>> START Dataset rows

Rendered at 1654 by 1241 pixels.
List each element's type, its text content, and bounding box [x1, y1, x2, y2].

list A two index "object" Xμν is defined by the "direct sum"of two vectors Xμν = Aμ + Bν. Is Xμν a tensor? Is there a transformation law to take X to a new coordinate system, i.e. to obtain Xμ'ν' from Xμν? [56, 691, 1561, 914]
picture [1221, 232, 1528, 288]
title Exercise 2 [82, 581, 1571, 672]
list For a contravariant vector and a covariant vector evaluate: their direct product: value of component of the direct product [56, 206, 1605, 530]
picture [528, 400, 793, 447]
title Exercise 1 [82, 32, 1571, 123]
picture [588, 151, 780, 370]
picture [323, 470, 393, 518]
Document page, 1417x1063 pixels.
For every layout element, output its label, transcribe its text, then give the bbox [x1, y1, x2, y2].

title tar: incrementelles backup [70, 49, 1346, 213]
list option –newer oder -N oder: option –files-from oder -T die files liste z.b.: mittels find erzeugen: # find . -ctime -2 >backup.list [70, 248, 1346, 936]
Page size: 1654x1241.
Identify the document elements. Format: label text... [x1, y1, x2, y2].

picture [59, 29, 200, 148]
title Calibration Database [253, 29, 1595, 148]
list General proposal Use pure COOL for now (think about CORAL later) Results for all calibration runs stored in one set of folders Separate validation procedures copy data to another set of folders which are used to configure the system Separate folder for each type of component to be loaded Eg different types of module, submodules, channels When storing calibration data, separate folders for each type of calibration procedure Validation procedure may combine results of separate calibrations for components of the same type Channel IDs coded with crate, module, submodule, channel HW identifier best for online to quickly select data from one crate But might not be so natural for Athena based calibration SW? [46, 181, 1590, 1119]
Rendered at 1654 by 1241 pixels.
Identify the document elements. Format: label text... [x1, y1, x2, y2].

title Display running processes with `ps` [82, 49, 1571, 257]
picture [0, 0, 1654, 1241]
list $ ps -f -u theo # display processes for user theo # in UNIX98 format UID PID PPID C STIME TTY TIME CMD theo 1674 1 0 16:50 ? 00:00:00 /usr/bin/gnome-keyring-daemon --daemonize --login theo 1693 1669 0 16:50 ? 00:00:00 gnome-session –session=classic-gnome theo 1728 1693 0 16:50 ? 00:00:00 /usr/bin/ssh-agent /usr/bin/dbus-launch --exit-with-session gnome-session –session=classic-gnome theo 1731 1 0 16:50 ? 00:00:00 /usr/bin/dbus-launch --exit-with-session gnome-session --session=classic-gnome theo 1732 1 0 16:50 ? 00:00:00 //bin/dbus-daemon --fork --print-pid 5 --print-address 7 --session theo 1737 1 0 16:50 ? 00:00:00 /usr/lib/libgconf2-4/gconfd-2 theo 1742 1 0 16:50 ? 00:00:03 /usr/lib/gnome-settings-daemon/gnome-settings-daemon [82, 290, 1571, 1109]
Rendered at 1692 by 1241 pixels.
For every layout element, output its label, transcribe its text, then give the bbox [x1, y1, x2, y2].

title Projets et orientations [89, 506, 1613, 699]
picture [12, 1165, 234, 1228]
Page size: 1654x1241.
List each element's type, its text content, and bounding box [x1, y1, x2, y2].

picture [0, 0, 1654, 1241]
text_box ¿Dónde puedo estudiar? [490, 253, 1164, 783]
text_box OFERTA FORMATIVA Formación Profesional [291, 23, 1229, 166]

>> END Dataset rows

**Task prompt**
Reproduce the material verbatim, beginning with its first line and continuing through the line containing "list option –newer", with both of those lines included.

**Response to the exercise**
Rendered at 1654 by 1241 pixels.
List each element's type, its text content, and bounding box [x1, y1, x2, y2].

list A two index "object" Xμν is defined by the "direct sum"of two vectors Xμν = Aμ + Bν. Is Xμν a tensor? Is there a transformation law to take X to a new coordinate system, i.e. to obtain Xμ'ν' from Xμν? [56, 691, 1561, 914]
picture [1221, 232, 1528, 288]
title Exercise 2 [82, 581, 1571, 672]
list For a contravariant vector and a covariant vector evaluate: their direct product: value of component of the direct product [56, 206, 1605, 530]
picture [528, 400, 793, 447]
title Exercise 1 [82, 32, 1571, 123]
picture [588, 151, 780, 370]
picture [323, 470, 393, 518]
Document page, 1417x1063 pixels.
For every layout element, output its label, transcribe its text, then give the bbox [x1, y1, x2, y2].

title tar: incrementelles backup [70, 49, 1346, 213]
list option –newer oder -N oder: option –files-from oder -T die files liste z.b.: mittels find erzeugen: # find . -ctime -2 >backup.list [70, 248, 1346, 936]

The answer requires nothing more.